TEXT »
I can do all things, suffer all things, give up everything and still be me if I so determine it. Something inside so strong. Can’t crumble under pressure when I know the strength inside.
The Indomitable Human Will
Strength expressed is often seen, by others as a noble thing
Strength contained is hardly seen,
Its power at rest, Controlled and tamed
It takes much more than meets the eye
To turn and walk away from strife
To deem it fit to keep one’s peace
No matter how provoked one may feel
It is beautiful to watch and indeed to see
This silent strength we all can have
The will to do and the will not to
Is strength beyond the popular show
The human will can move a mountain
There’s always a way, where there is the will
You can survive almost anything, anywhere, at any time
If you just know how to draw, on that treasure, the human will
So next time you are tempted to say out loud, It’s all too much, I cannot cope
Draw on the strength from deep within
Stand tall and dignified, if only on the inside of you
Your will, its strength it will lend to you
To carry on, when hope has died
Don’t let it break, ’tis a treasure indeed
Stand tall inside, your future is for keeps.

SOURCE MATERIAL »
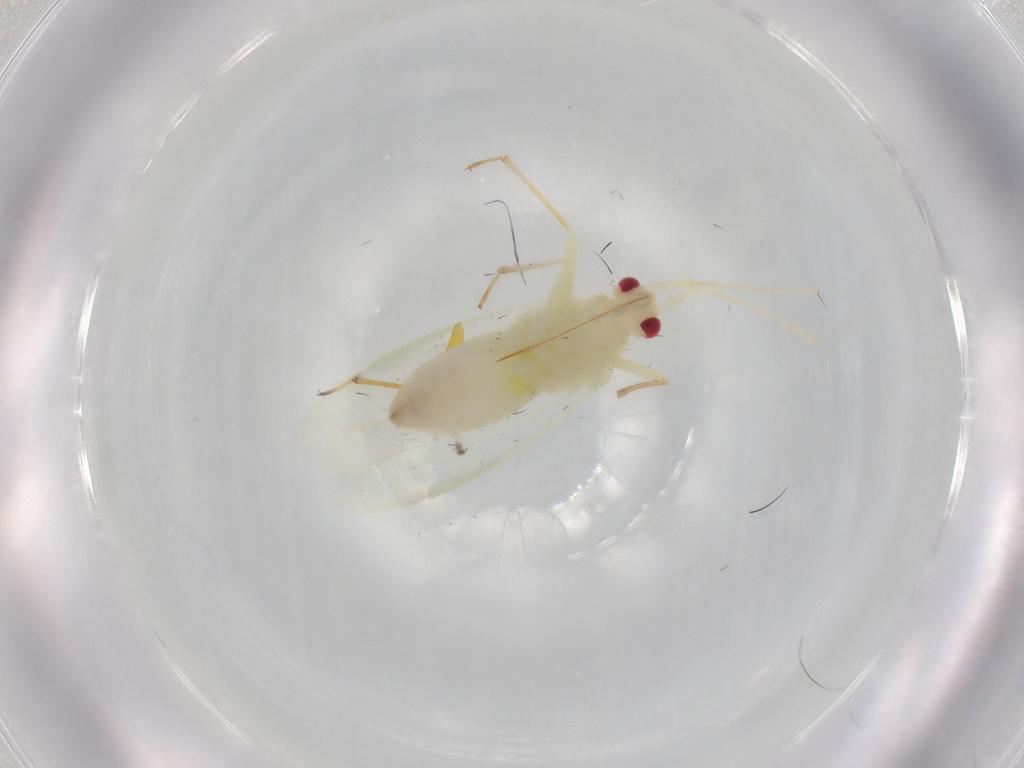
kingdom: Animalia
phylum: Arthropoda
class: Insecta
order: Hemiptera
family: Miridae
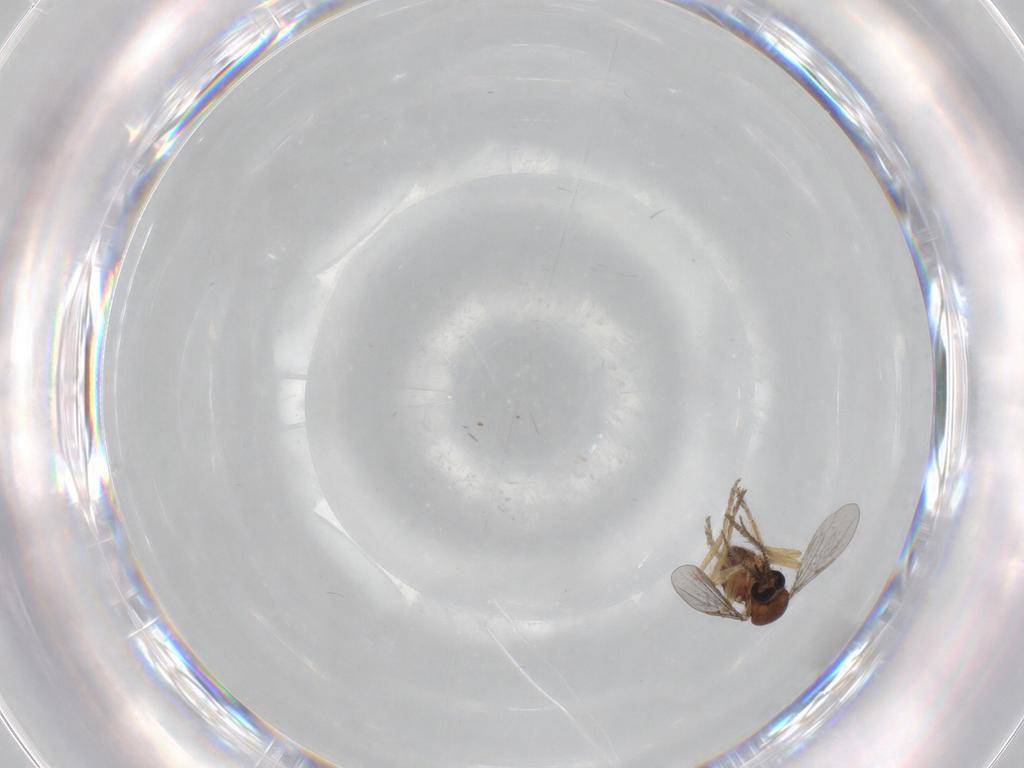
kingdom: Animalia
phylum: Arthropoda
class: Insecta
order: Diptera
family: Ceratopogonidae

AIM OF THE TASK »
Answer these questions about the poem "The Indomitable Human Will":
1. How do others often see strength that is expressed?
2. What does the poem say the human will can move?
3. What should you draw on when you are tempted to say it's all too much?

TASK OUTPUT »
1. As a noble thing.
2. A mountain.
3. The strength from deep within.